Les représentantes du parquet sont elles aussi sceptiques face à ce témoignage qui diffère de celui de Paul Pogba, absent à l'audience. Aux enquêteurs de l'Office central de lutte contre le crime organisé (Oclco), il avait déclaré avoir été "piégé par des amis d'enfance".
Selon le joueur, les hommes armés étaient déjà dans l'appartement loué par Adama C. et il les aurait entendus parler à voix basse avec Roushdane K., le troisième ami présent lors du braquage.
Paul Pogba a aussi raconté avoir décelé un sourire sur les lèvres de Roushdane K. quand il les a raccompagnés à la porte. "Comment ces hommes ont-ils su que Paul Pogba se trouvait dans cet appartement ce soir-là?", s'étonne Maitre Carine Piccio, l'avocate de Paul Pogba. "C'était un endroit où vous l'avez conduit, c'était soi-disant improvisé et il n'y était jamais allé avant", poursuit-t-elle.

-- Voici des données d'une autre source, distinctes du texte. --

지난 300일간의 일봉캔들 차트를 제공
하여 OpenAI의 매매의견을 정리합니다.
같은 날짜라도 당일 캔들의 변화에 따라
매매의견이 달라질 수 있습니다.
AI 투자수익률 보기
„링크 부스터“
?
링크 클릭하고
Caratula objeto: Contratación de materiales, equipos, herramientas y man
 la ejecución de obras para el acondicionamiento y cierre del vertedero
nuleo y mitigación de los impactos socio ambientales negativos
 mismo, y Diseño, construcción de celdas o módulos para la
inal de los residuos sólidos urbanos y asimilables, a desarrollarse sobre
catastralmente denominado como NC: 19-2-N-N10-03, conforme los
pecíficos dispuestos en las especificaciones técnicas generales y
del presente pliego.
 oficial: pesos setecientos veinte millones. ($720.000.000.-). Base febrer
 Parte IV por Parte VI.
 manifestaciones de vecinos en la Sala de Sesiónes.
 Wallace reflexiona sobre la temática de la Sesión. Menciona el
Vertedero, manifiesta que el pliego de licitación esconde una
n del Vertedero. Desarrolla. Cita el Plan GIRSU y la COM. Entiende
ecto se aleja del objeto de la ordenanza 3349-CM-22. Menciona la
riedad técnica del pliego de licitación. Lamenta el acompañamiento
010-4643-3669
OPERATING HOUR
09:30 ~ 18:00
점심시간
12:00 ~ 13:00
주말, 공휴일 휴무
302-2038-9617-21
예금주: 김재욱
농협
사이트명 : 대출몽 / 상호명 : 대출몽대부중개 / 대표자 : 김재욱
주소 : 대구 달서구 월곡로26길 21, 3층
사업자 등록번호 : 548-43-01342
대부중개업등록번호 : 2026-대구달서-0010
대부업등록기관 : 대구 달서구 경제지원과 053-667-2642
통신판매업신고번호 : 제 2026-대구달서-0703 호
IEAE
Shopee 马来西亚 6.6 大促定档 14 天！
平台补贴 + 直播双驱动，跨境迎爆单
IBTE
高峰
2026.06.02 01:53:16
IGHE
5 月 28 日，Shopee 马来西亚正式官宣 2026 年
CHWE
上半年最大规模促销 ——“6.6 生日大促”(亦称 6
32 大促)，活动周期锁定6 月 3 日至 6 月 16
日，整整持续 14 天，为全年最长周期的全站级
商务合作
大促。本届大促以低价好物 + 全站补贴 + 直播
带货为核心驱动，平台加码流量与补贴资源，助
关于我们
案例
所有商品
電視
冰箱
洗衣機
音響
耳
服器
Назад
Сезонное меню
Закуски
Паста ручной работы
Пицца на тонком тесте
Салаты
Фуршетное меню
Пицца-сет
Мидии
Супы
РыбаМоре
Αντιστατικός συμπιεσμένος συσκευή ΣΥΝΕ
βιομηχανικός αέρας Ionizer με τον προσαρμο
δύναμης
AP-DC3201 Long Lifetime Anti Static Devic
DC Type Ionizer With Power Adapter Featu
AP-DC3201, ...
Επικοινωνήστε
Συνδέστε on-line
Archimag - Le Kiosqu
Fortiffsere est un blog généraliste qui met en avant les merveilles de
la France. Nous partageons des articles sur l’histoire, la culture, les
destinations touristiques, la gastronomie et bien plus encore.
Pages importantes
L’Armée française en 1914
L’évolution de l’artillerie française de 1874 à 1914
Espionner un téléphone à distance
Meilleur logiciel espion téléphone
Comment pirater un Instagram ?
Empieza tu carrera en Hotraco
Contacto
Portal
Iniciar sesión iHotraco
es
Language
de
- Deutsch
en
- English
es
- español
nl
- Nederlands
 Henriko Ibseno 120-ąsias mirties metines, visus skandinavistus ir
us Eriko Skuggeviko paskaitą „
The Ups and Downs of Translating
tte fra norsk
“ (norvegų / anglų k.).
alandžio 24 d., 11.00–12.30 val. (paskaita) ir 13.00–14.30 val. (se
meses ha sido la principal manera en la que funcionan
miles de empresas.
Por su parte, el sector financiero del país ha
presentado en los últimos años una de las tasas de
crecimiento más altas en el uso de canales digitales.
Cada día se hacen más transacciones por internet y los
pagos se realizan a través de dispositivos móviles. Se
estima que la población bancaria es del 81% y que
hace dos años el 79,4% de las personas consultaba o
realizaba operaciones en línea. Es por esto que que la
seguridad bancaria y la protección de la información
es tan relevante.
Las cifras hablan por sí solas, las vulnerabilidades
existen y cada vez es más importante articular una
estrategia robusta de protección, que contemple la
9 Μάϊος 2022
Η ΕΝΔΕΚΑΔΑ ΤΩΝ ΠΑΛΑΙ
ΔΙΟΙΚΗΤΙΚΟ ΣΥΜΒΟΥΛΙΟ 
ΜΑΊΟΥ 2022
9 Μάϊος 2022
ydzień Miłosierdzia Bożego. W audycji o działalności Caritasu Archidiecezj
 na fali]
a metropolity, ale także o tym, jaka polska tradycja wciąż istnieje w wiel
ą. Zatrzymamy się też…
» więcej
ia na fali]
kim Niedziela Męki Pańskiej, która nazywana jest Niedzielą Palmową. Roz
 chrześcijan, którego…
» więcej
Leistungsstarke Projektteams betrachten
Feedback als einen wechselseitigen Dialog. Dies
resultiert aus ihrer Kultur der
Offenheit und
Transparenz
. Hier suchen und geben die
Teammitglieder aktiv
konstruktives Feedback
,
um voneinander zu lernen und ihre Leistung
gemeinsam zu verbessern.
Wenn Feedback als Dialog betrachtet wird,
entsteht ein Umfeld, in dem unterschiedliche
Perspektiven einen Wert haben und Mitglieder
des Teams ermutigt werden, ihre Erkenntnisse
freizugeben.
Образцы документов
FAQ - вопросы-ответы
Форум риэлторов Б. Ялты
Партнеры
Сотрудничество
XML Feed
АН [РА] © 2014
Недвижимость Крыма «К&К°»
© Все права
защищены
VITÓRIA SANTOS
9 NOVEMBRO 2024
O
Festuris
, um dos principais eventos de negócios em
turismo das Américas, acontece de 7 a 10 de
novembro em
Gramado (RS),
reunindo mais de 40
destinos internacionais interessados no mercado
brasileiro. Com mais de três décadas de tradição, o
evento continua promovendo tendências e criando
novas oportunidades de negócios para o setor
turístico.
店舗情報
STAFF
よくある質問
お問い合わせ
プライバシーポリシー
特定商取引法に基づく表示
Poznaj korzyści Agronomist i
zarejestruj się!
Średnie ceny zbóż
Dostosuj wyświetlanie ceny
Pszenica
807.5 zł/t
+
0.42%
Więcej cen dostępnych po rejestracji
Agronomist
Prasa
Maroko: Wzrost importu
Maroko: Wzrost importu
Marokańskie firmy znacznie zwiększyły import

A la barre, Adama C. hausse les épaules, il n'a pas d'explication. Comme son coprévenu Machikour K. la veille ont confirmé qu'ils avaient tous des reproches à faire à Paul Pogba qui donnait moins de nouvelles, qui n'avait pas donné l'argent promis pour les projets de ses amis d'enfance... Un mois après la séquestration, chacun des amis a reçu un virement de 20.000 euros de la part du joueur en partance pour Turin.
Les autres amis d'enfance de Paul Pogba doivent encore être entendus par le tribunal ainsi que son grand frère, Mathias, auteur de vidéos menaçantes en août 2022. Les prévenus encourent jusqu'à dix ans de prison lors de ce procès qui doit durer jusqu'au 3 décembre.